**TASK ITEM:**
Copy out exactly the lines from the one containing "you have doorway pages and you could take a" to the end of the records below, both included, and nothing else.

Page-level text extractions
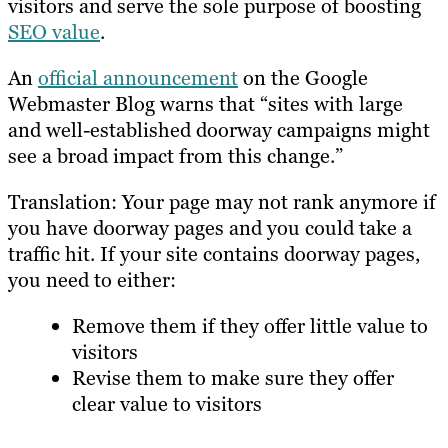
visitors and serve the sole purpose of boosting
SEO value
.
An
official announcement
on the Google
Webmaster Blog warns that “sites with large
and well-established doorway campaigns might
see a broad impact from this change.”
Translation: Your page may not rank anymore if
you have doorway pages and you could take a
traffic hit. If your site contains doorway pages,
you need to either:
Remove them if they offer little value to
visitors
Revise them to make sure they offer
clear value to visitors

**RESPONSE TO THE EXERCISE:**
you have doorway pages and you could take a
traffic hit. If your site contains doorway pages,
you need to either:
Remove them if they offer little value to
visitors
Revise them to make sure they offer
clear value to visitors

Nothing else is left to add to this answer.